Press Review

The demise of Czech TV head Jiri Balvin makes the front pages of all the dailies today - Balvin Falls, says LIDOVE NOVINY, adding he has until midnight on Thursday to clear out his desk. Mr Balvin has apparently paid the price for failing to reorganise the monolithic public TV network.

The demise of Czech TV head Jiri Balvin makes the front pages of all the dailies today - Balvin Falls, says LIDOVE NOVINY, adding he has until midnight on Thursday to clear out his desk. Mr Balvin has apparently paid the price for failing to reorganise the monolithic public TV network.

Another man who's clearing out his desk is President Vaclav Havel, who steps down in February after 13 years in the post. MLADA FRONTA DNES writes that the president's wife, Dagmar Havlova, is determined her husband should go out in style. The First Lady is organising a huge party at the National Theatre, and has drawn up a list of 50 special guests who will appear on stage to honour the president.

But the list, writes MLADA FRONTA DNES, is top secret, because Dagmar Havlova wants it to be a surprise. Tickets go on sale next week, and will cost around 800 crowns. All the proceeds, says the paper, go to charity.

Moving on to LIDOVE NOVINY, and the two Russian extremists who threw tomatoes at NATO Secretary General Lord Robertson last week received a hero's welcome when they arrived back home in Moscow. Waiting for the two with open arms was the leader of the extremist National Bolshevist Party Eduard Limonov, who hailed the two as national heroes.

The two party activists - who are both called Dmitri - had actually hoped to throw tomatoes at US President George W. Bush and British Prime Minister Tony Blair, or the enemies of all progressive people as they prefer to call them. But they had to hitchhike to Prague, and only arrived in time for the Robertson press conference. LIDOVE NOVINY says the two were full of praise for the Czech police, for not beating them up after the incident.

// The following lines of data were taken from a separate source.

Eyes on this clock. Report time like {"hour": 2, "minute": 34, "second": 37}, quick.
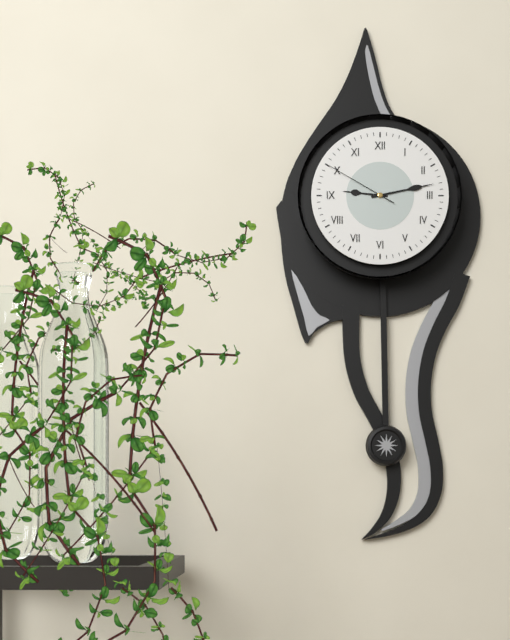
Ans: {"hour": 9, "minute": 13, "second": 50}
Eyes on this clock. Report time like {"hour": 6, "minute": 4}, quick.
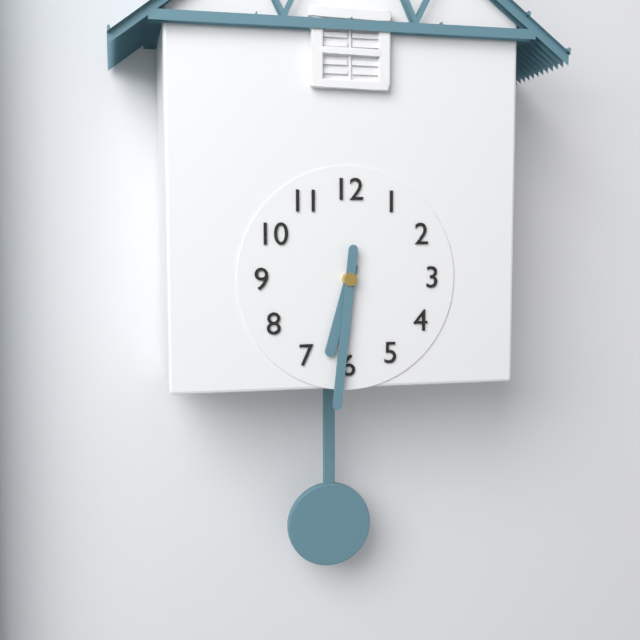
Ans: {"hour": 6, "minute": 31}
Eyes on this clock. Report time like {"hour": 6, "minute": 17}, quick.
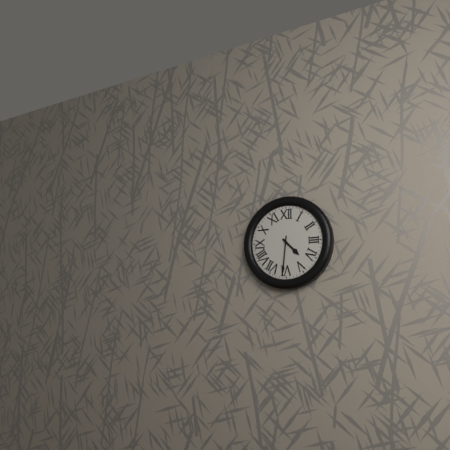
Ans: {"hour": 4, "minute": 31}
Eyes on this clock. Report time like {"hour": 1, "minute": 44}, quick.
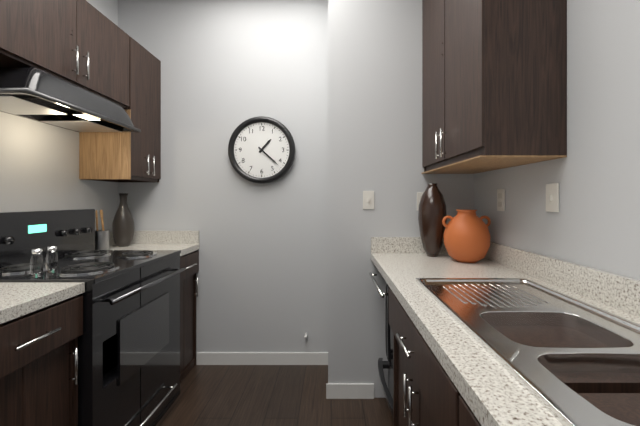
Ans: {"hour": 1, "minute": 22}
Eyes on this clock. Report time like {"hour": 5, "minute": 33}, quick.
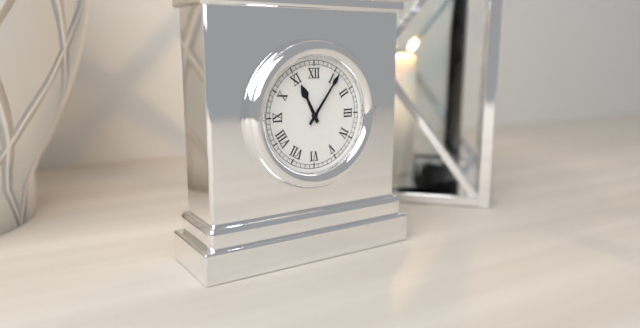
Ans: {"hour": 11, "minute": 6}
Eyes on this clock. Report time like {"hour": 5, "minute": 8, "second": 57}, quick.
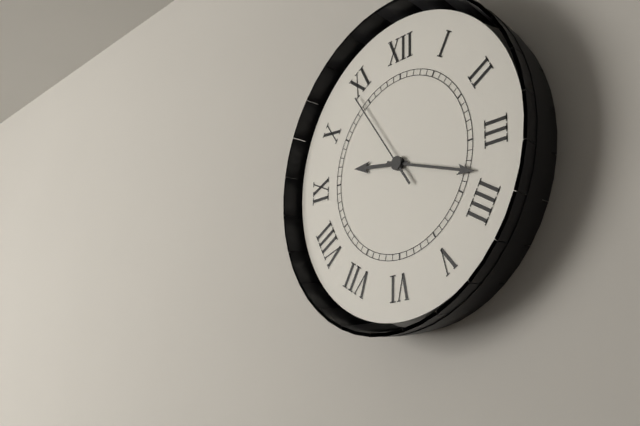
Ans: {"hour": 9, "minute": 18, "second": 54}
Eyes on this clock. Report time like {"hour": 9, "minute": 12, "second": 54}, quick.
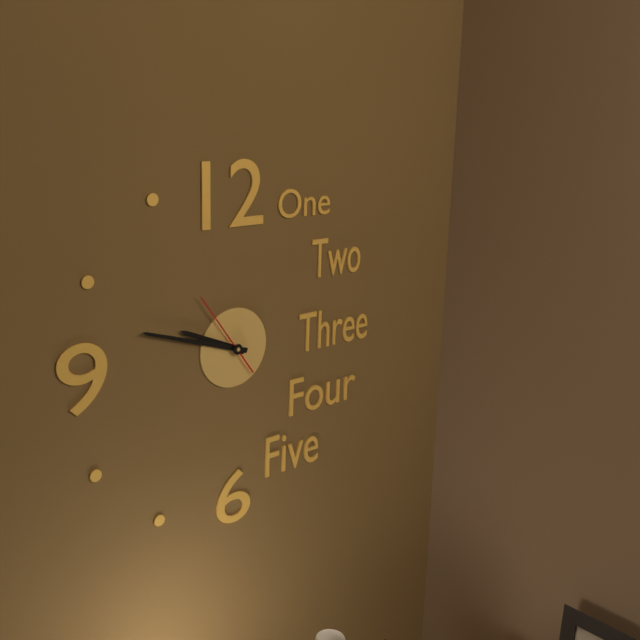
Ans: {"hour": 9, "minute": 48, "second": 54}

PRAVO covers the curious story of a woman in west Bohemia who amassed a small fortune from running a private bureau de change. The paper claims the 67-year-old woman manage to hide 1.7 billion crowns - that's almost 60 million dollars - in two bank accounts within the space of three years, without telling the tax authorities.

The police are now investigating just how the woman managed to amass so much money in such a short period of time, says PRAVO. Not surprisingly, writes the paper, they suspect foul play.

Meanwhile back to MLADA FRONTA DNES, and the paper says the husband- and-wife owners of a jewellery shop in Prague 5 are considering closing up for good after being robbed twice in the space of one week. Last Wednesday, says the paper, a pair of robbers burst into the shop, pinned the woman to the ground, and stole a large amount of jewellery.

Just six days later, says MLADA FRONTA DNES, a gang of three men burst in, brutally attacked the couple, and again made off with jewellery worth tens of thousands of crowns. We've been in the business for six years, and nothing like this has ever happened to us. I still can't believe it, the woman tells the paper, adding that they're now considering shutting up shop.